▶ ENTRÉES DE DONNÉES:
══════════════════════════════

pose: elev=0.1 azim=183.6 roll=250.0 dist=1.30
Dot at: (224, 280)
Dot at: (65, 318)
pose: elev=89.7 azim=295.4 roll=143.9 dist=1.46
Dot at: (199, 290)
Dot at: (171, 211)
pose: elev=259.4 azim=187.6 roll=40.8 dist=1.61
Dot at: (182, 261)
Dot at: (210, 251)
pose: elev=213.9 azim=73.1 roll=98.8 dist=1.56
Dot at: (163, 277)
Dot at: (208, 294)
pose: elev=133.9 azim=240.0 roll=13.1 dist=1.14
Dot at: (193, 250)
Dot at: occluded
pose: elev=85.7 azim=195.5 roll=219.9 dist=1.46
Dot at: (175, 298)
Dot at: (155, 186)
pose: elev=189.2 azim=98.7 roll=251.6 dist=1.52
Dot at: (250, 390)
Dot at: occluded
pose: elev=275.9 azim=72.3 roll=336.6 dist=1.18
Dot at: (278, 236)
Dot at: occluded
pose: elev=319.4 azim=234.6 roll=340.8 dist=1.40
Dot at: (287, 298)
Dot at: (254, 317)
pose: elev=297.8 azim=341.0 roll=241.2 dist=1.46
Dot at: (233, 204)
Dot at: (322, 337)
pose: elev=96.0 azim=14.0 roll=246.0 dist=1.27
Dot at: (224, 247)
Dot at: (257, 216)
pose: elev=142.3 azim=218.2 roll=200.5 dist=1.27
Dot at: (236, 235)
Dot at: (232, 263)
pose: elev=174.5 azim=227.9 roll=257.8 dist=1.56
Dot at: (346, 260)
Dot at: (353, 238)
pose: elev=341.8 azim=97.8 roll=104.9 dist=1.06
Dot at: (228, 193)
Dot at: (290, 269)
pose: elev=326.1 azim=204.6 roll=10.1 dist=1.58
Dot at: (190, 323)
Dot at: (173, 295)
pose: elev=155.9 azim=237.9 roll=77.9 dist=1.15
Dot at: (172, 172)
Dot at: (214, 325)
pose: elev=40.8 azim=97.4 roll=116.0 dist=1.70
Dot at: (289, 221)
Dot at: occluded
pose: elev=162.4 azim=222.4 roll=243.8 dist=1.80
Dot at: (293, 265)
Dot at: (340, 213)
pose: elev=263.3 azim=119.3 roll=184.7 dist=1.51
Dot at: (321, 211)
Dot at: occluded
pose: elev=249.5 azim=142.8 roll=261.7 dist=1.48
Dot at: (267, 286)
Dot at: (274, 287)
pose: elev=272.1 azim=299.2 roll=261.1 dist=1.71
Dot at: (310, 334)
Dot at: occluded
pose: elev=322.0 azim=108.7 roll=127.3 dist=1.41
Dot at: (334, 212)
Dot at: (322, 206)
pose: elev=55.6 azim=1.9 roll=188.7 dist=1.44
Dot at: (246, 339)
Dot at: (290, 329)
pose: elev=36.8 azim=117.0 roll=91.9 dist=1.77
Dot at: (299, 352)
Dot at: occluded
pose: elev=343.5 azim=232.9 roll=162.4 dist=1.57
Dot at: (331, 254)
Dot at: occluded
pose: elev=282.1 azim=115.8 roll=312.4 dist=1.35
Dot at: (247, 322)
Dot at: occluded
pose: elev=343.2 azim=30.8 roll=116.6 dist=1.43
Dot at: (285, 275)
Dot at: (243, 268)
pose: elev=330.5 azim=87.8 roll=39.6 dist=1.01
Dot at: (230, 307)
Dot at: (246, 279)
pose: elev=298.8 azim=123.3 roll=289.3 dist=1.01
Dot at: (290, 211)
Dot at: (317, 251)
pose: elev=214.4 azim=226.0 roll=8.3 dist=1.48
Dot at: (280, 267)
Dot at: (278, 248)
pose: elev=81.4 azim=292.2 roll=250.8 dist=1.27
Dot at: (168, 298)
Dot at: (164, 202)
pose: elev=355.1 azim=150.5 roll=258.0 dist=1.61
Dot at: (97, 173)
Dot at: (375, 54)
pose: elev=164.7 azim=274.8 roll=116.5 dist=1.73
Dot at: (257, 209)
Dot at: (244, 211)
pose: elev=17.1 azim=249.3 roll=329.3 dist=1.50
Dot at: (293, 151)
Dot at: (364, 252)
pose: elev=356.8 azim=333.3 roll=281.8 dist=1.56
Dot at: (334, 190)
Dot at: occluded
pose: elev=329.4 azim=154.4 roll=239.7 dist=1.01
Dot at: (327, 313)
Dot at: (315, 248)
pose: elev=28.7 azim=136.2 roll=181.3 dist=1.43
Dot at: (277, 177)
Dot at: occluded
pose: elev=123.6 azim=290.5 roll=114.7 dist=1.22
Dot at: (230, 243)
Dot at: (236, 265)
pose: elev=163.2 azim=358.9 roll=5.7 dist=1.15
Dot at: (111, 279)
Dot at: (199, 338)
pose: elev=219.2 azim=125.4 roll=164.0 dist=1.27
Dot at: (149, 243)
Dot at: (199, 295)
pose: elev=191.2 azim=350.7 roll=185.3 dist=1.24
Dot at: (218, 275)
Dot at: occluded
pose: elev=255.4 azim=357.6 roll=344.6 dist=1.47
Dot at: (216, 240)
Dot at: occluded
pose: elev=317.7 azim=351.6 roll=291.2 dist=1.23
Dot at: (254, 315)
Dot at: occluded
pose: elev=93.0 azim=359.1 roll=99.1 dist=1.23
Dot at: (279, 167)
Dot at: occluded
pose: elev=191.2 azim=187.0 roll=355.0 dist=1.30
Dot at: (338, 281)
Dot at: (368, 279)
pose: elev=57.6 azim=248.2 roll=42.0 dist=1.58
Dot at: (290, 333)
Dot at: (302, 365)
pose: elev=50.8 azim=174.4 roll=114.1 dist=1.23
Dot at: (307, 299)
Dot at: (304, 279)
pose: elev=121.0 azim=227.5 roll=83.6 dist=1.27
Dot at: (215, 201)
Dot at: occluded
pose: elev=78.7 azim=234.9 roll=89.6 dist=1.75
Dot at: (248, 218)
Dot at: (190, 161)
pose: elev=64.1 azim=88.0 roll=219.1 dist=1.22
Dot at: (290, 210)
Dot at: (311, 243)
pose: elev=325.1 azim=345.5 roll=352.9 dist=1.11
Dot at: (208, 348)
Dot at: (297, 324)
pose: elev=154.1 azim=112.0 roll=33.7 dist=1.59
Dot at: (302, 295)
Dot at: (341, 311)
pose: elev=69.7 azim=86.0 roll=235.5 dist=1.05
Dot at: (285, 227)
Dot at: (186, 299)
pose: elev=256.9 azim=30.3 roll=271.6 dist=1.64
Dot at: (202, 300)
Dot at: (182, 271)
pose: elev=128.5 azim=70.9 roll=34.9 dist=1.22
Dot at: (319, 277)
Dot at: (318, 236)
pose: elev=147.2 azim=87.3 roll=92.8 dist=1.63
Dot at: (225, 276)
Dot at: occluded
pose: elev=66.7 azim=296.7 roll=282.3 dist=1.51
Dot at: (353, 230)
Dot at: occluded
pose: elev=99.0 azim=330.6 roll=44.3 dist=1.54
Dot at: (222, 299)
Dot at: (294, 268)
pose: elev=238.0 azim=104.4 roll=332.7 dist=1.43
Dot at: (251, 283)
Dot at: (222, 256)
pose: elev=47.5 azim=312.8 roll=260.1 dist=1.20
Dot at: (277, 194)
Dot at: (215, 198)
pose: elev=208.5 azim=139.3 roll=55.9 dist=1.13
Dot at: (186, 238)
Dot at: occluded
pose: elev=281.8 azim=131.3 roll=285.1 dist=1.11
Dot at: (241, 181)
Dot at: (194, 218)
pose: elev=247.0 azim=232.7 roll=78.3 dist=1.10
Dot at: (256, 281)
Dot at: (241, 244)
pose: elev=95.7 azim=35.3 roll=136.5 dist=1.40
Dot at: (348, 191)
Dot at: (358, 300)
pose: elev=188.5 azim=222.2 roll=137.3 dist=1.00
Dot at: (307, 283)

══════════════════════════════

▶ OBJECTIF DE L'EXERCICE:
Recopiez à l'identique les lignes ci-dessus, en commençant par la ligne qui contient « pose: elev=343.5 azim=232.9 » et en allant jusqu'à la ligne qui contient « Dot at: (278, 248) », ces deux lignes comprises.

▶ SOLUTION PROPOSÉE:
pose: elev=343.5 azim=232.9 roll=162.4 dist=1.57
Dot at: (331, 254)
Dot at: occluded
pose: elev=282.1 azim=115.8 roll=312.4 dist=1.35
Dot at: (247, 322)
Dot at: occluded
pose: elev=343.2 azim=30.8 roll=116.6 dist=1.43
Dot at: (285, 275)
Dot at: (243, 268)
pose: elev=330.5 azim=87.8 roll=39.6 dist=1.01
Dot at: (230, 307)
Dot at: (246, 279)
pose: elev=298.8 azim=123.3 roll=289.3 dist=1.01
Dot at: (290, 211)
Dot at: (317, 251)
pose: elev=214.4 azim=226.0 roll=8.3 dist=1.48
Dot at: (280, 267)
Dot at: (278, 248)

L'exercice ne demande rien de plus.